The recent judgment from the Court of Justice of the European Union (CJEU) that the Safe Harbor Scheme may not provide adequate protection for personal data transferred from the UK to the US, has understandably caused a good deal of concern for UK businesses. Businesses should now re-examine all of their cross-border data flows, and undertake an audit of any contracts under which personal data is processed, whether they are carrying out the processing themselves, or they have engaged a third party to process the personal data.
The Data Protection Act 1998 (DPA) prohibits companies from sending personal data to countries outside of the European Economic Area (EEA) unless those countries ensure an “adequate level of protection” for that information. In 2000, the European Commission agreed with the US a set of principles, broadly the same as the principles set out under the DPA, which were known as “Safe Harbor” principles, and UK companies were permitted to transfer personal data to US companies which had registered for the Safe Harbor Scheme (and in doing so, agreed to abide by the Safe Harbor principles).
The revelations by Edward Snowden about the “snooping” practices of the US authorities however called into question whether the Safe Harbor framework was able to guarantee EU data subjects an adequate level of protection for their personal data, and last week the CJEU decided that it couldn’t. There is now a question mark over all Safe Harbor arrangements (such as those with Canada and New Zealand for example).

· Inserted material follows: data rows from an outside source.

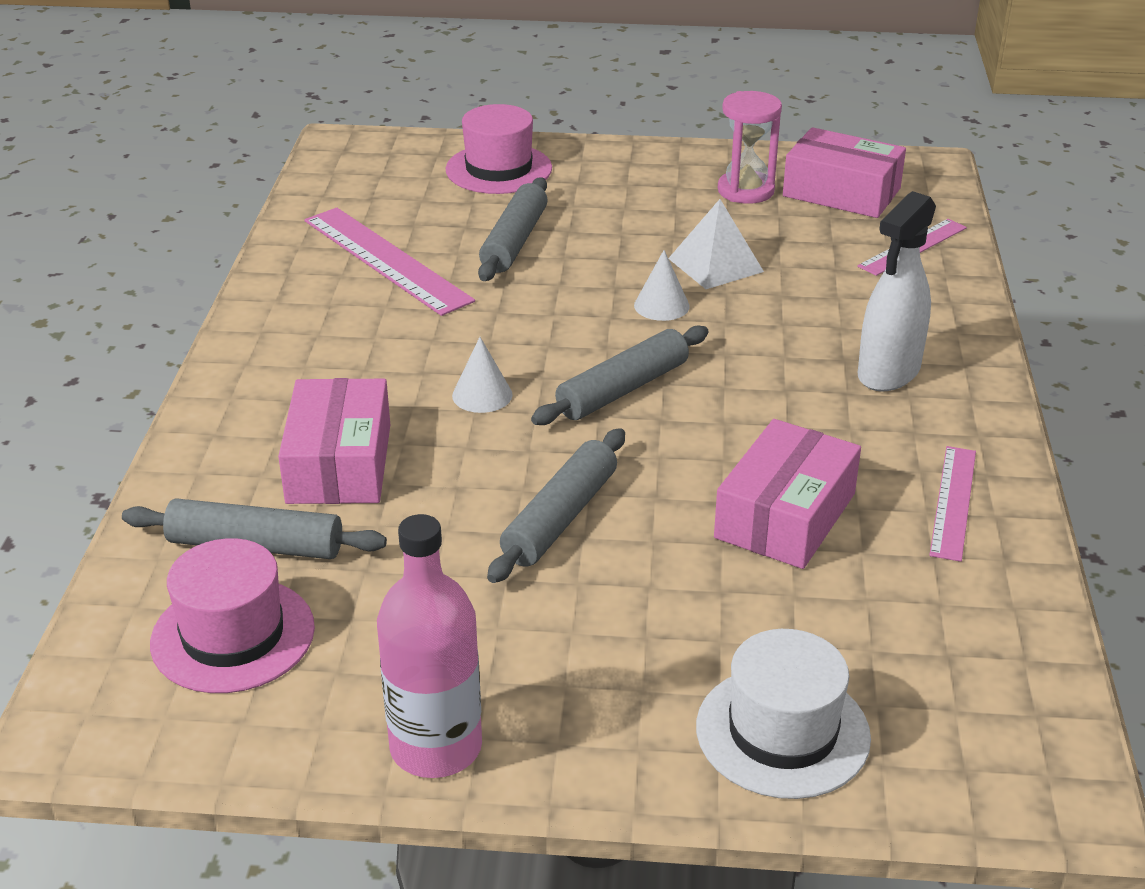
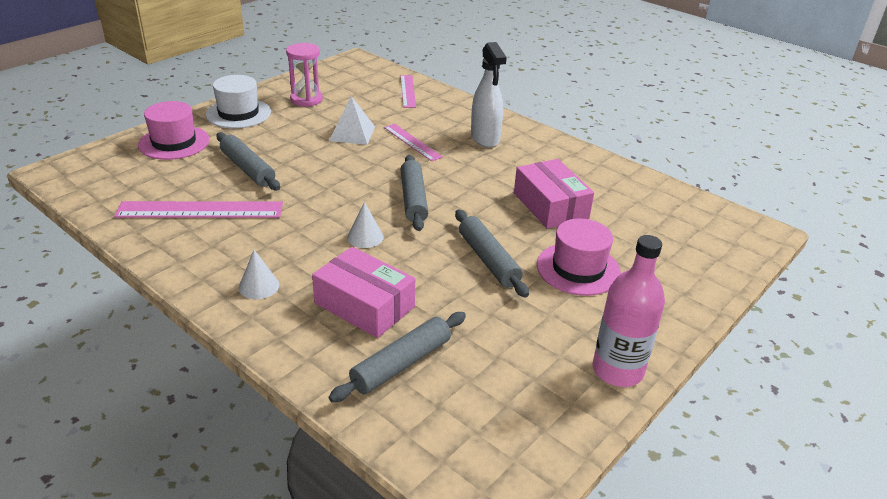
camera: 55 degrees left, 0 degrees up
pink hat [150,538,315,693] -> pink hat moved to [537,218,621,296]
white cone [634,250,690,321] -> white cone moved to [239,250,279,299]
white hat [696,629,871,799] -> white hat moved to [206,75,271,128]
pink box [783,127,906,218] -> none
pink ruler [929,446,976,562] -> pink ruler moved to [384,124,443,161]

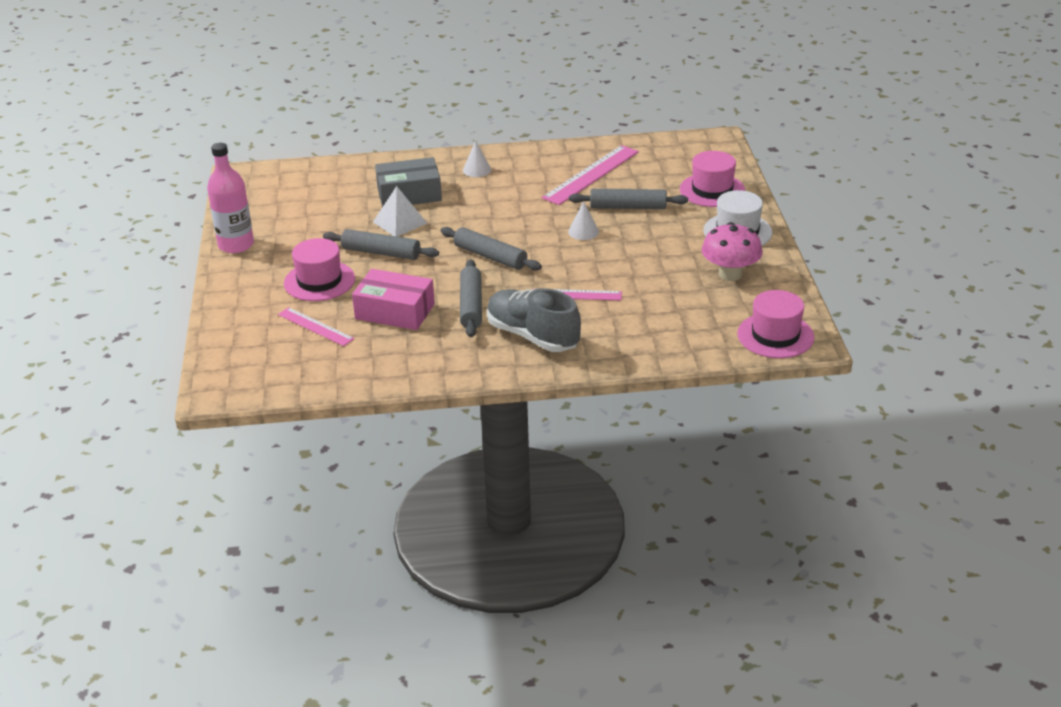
camera: 135 degrees right, 0 degrees up
pink hourglass [286,43,323,107] -> pink mushroom [701,222,763,281]
pink box [312,247,415,338] -> grey box [375,157,442,207]
white pyramid [329,96,375,145] -> white pyramid moved to [373,186,427,237]
grey rolling pin [329,312,466,402] -> grey rolling pin moved to [460,259,482,337]
white cone [347,202,384,248] -> white cone moved to [568,201,599,240]
pink ruler [400,75,416,108] -> pink ruler moved to [278,307,355,346]
white spray bottle [471,42,507,148] -> grey shoe [487,288,581,352]
none -> pink hat [737,290,814,358]

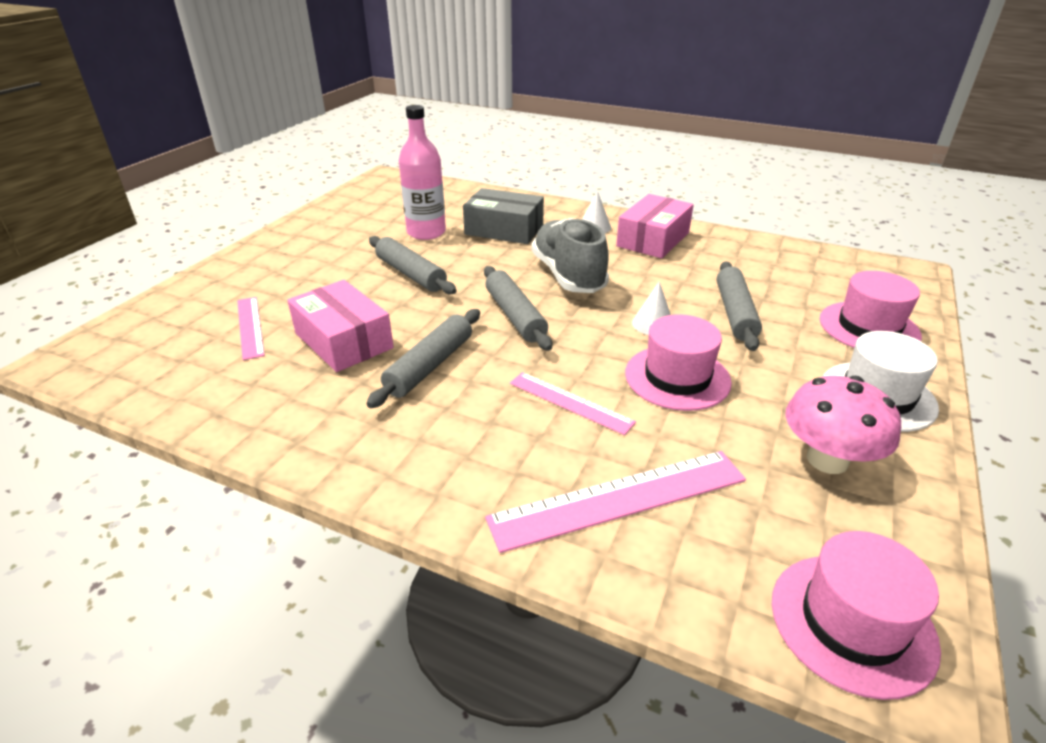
camera: 30 degrees right, 0 degrees up
pink bottle [207,143,254,253] -> pink bottle moved to [399,105,446,240]
pink hat [284,238,355,301] -> pink hat moved to [625,314,732,411]
white pyramid [373,186,427,237] -> none
grey shoe [487,288,581,352] -> grey shoe moved to [532,218,609,293]
pink ruler [542,145,639,205] -> pink ruler moved to [485,451,746,553]
grey rolling pin [569,189,688,209] -> grey rolling pin turned 60 degrees clockwise [717,262,762,351]
none -> pink box [616,194,694,258]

The ruling means that now businesses (data controllers) which send personal data to the US will no longer be able to rely on the recipient certifying its compliance with the Safe Harbor Scheme and will have to find other ways to ensure compliance with the DPA. Also, businesses which process data on behalf of clients (data processors) under contracts requiring them to “comply with all applicable data protection legislation as if they were a data controller”, or other similarly broad wording, may now find themselves in breach of those contracts if they have previously been relying on Safe Harbor certification in order to send data to the US. The judgment will also be worrying for UK companies storing employee or individual client data with US-based cloud service providers or sending it to servers based in the US.
So what are the options for businesses that want or need to continue sending personal data to the US? Whilst we are in somewhat unchartered waters at the moment, and a “panic reaction” will undoubtedly be unhelpful at this stage, businesses will need to look at:
- whether they can get consent from data subjects to the data transfer;
- using the standard contractual clauses produced by the EU (sometimes called the Model Clauses); and/or
- adopting Binding Corporate Rules.
All of these options do have their disadvantages however. Binding Corporate Rules, which a company draws up itself, can only be used intra-group, and each set needs to be expressly agreed by the relevant data protection authorities. We have been made aware that some businesses are receiving copies of the Model Clauses from customers and suppliers with a suggestion that these are used to replace previous reliance on Safe Harbor certification. Caution needs to be exercised here though as the Model Clauses have to be adopted without derogation or amendment, which can make them difficult to fit into existing contractual arrangements, and there are no Model Clauses for processor to processor contracts. It may be easier (if possible) to avoid altogether the need to transfer the data, particularly any sensitive personal data, in the first place given that getting informed consent from data subjects is often impractical. Contracts should be examined on a case-by-case basis to see what solution fits best the particular circumstances.
This uncertainty is clearly not helpful to business, and a new safe harbor framework, which was already being negotiated, still looks someway off. In the meantime, US authorities have announced that they are “prepared to work with the European Commission to address uncertainty created by the court’s decision so that the companies who have complied “in good faith” with the framework can continue to thrive and the Information Commissioner has said that he will issue further guidance on the alternatives for businesses transferring data to the US, and will give UK businesses time to make alternative arrangements.